Nous ce qu’on voulait, c’était les mettre en avant nos vareuses, les déconstruire, les reconstruire… On voulait créer de la matière à travers ce vêtement brut, y mettre du notre, de la nouveauté.
On est parti sur l’idée de présenter seulement trois pièces, de se focaliser sur l’essentiel. Fallait leur donner des noms à nos vêtements, et même un logo pour chacun, afin de les personnifier au maximum.
Ça nous a pris une journée pour mettre nos idées en place. On est parti de nos dessins, de nos valeurs, de ce qu’on voulait montrer et c’était parti. Quand on a un projet en tête depuis quelques temps, ça va toujours plus vite. Faut juste trouver le bon tempo.

Les symboles des marins, on commençait à s’y connaitre un peu. En cherchant des noms de bateaux anciens, on a vu que ça en jeté. Il fallait impressionner le navire d’en face en même temps. Si tu le croisais au beau milieu de nulle part, que tu saches à qui tu avais à faire.
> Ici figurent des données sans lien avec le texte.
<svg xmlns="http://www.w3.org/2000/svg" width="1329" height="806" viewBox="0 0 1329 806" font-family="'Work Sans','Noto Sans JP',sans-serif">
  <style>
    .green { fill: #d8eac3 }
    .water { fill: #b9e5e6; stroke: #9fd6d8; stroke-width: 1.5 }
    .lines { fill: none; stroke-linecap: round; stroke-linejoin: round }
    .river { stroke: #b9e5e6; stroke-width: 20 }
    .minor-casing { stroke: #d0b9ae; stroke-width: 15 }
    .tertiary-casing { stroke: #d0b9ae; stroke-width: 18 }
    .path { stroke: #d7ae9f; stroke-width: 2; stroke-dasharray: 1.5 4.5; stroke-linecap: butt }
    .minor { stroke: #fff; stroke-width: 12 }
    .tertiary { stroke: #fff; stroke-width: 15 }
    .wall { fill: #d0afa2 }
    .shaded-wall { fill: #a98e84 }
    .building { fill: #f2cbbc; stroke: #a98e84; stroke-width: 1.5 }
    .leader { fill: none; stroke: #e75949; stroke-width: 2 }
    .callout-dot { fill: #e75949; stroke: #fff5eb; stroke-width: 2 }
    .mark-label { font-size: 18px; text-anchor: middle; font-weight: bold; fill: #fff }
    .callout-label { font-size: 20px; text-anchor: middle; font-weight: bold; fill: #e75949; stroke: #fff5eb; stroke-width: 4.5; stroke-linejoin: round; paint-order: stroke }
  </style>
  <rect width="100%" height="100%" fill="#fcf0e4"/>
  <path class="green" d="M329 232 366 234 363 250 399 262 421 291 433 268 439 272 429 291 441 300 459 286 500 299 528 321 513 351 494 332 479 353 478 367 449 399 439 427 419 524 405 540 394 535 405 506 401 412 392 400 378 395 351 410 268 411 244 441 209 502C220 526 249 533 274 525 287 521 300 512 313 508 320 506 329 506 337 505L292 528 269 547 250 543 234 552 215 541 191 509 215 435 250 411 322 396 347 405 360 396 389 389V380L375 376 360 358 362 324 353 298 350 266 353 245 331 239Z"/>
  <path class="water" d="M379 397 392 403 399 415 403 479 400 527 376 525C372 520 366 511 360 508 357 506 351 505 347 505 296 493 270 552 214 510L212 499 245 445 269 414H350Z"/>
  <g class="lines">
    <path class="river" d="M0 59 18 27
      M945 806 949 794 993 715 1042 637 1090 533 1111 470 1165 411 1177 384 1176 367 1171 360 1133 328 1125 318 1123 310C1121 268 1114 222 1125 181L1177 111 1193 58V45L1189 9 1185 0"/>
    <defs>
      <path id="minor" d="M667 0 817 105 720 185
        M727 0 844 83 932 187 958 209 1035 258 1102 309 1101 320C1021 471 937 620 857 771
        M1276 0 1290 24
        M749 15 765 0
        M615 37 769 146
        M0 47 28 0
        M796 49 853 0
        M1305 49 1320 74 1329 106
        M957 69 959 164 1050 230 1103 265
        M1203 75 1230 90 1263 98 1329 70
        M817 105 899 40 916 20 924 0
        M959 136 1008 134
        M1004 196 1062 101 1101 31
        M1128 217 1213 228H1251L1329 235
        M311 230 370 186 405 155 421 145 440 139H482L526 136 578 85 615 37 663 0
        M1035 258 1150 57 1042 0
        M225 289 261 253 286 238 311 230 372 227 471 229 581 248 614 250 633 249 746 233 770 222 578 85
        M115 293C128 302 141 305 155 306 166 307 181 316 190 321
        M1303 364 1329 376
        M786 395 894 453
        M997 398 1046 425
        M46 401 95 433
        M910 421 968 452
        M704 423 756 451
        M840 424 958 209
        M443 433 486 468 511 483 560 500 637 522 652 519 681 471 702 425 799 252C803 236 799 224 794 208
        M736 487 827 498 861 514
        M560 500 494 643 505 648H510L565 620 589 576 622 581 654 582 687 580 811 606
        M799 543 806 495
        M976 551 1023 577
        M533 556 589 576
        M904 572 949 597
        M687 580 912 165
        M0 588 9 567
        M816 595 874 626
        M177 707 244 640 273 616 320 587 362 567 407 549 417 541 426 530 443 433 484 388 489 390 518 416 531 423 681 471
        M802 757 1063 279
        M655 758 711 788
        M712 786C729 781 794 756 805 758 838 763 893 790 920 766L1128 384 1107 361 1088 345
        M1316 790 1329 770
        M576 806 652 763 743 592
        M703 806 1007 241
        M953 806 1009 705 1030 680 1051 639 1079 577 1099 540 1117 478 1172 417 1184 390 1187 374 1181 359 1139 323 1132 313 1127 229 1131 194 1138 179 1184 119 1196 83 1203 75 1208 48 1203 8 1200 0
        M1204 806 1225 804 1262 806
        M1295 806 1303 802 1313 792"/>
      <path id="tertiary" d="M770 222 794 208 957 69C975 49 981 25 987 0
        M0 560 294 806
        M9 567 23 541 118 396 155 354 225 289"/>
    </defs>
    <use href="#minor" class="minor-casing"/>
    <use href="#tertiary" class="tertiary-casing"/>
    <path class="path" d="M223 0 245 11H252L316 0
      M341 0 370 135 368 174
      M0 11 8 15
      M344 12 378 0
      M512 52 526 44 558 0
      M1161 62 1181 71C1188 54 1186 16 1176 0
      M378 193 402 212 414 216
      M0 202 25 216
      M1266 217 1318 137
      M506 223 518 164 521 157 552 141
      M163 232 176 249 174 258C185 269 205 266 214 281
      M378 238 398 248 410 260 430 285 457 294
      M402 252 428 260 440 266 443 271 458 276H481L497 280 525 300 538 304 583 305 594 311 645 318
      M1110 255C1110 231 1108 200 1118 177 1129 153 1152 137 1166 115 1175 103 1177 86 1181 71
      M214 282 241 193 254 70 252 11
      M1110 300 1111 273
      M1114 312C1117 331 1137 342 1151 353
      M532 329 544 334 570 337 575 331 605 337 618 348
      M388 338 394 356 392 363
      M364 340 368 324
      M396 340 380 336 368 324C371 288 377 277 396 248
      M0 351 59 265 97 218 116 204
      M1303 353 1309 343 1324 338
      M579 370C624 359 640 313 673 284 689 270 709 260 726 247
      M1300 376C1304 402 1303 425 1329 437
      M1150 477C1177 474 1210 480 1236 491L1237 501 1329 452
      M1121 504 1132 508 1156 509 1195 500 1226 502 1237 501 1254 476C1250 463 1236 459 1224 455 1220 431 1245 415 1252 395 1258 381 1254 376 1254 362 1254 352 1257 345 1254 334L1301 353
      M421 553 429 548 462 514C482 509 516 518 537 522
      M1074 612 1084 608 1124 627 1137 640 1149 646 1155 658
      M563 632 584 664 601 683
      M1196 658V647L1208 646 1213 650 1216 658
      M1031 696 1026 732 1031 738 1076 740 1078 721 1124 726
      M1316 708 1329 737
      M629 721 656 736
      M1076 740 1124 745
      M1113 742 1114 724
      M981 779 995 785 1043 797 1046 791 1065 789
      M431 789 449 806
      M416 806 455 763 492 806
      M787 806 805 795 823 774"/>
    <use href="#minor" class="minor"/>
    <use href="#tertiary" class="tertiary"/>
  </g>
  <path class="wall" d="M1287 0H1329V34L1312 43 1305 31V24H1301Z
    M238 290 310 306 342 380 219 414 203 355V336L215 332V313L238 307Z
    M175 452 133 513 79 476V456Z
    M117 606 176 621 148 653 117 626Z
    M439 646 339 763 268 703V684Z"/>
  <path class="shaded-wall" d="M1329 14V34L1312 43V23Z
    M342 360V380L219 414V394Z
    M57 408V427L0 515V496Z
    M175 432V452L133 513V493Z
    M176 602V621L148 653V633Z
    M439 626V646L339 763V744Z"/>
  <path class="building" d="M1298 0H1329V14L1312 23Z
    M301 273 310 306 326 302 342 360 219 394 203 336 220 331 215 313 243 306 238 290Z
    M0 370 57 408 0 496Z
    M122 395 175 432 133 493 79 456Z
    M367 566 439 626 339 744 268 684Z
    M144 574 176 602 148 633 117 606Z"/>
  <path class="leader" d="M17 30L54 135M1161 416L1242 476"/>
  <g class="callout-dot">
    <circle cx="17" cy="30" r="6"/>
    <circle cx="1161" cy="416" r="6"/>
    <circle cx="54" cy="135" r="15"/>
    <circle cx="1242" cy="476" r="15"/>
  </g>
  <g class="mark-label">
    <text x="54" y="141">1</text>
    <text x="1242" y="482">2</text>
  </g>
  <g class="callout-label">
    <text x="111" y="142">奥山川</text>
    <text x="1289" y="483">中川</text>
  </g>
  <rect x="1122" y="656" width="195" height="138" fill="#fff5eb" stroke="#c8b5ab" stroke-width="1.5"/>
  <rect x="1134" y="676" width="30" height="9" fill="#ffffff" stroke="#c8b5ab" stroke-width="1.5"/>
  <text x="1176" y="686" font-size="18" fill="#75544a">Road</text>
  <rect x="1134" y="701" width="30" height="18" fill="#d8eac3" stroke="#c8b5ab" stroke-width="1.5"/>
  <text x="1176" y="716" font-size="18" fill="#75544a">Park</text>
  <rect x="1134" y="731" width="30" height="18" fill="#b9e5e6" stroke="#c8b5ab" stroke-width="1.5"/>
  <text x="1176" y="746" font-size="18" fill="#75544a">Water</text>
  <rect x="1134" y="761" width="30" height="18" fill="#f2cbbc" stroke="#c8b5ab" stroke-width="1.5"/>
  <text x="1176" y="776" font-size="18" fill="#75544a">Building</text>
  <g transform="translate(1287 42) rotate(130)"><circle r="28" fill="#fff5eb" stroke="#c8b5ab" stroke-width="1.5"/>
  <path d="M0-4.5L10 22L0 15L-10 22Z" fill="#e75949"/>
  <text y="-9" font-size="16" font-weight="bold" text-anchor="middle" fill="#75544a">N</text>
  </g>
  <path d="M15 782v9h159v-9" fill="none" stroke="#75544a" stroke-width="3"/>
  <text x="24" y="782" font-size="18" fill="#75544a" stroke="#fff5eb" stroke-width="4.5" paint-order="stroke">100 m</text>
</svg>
On s’en est inspiré. On s’est remué et on a traduit l’évolution de nos trois vêtements.

Il y a « La Doyenne » qui est sorti, symbolisant la vareuse traditionnelle, le point de départ du projet. « L’Intrépide » a suivi, une évolution du vêtement de base, original, associé au voyage et à la fougue de la jeunesse. Et puis « La Subtile », parce qu’on reste des gars sensibles. Plus habillée, c’est la veste ouverte de la gamme. On était bon là-dessus, ça nous plaisait et ça ressemblait bien à ce qu’on voulait montrer.
Maintenant les logos. De ce côté, l’équipe est entourée d’un bon coup de crayon. Une queue de baleine, c’était ce qui symbolisait le mieux notre vareuse, un bel emblème. Le mouvement, le côté jeune, on est allé le chercher à travers une bouteille qu’on vient briser pour baptiser les bateaux. Quant à la Subtile, c’est du côté des tatouages de marins qu’on a trouvé. Une rose… ça symbolise la perfection de la féminité ; on a validé.
Après tout ça, on est finalement rentré chez nous, mission accomplie.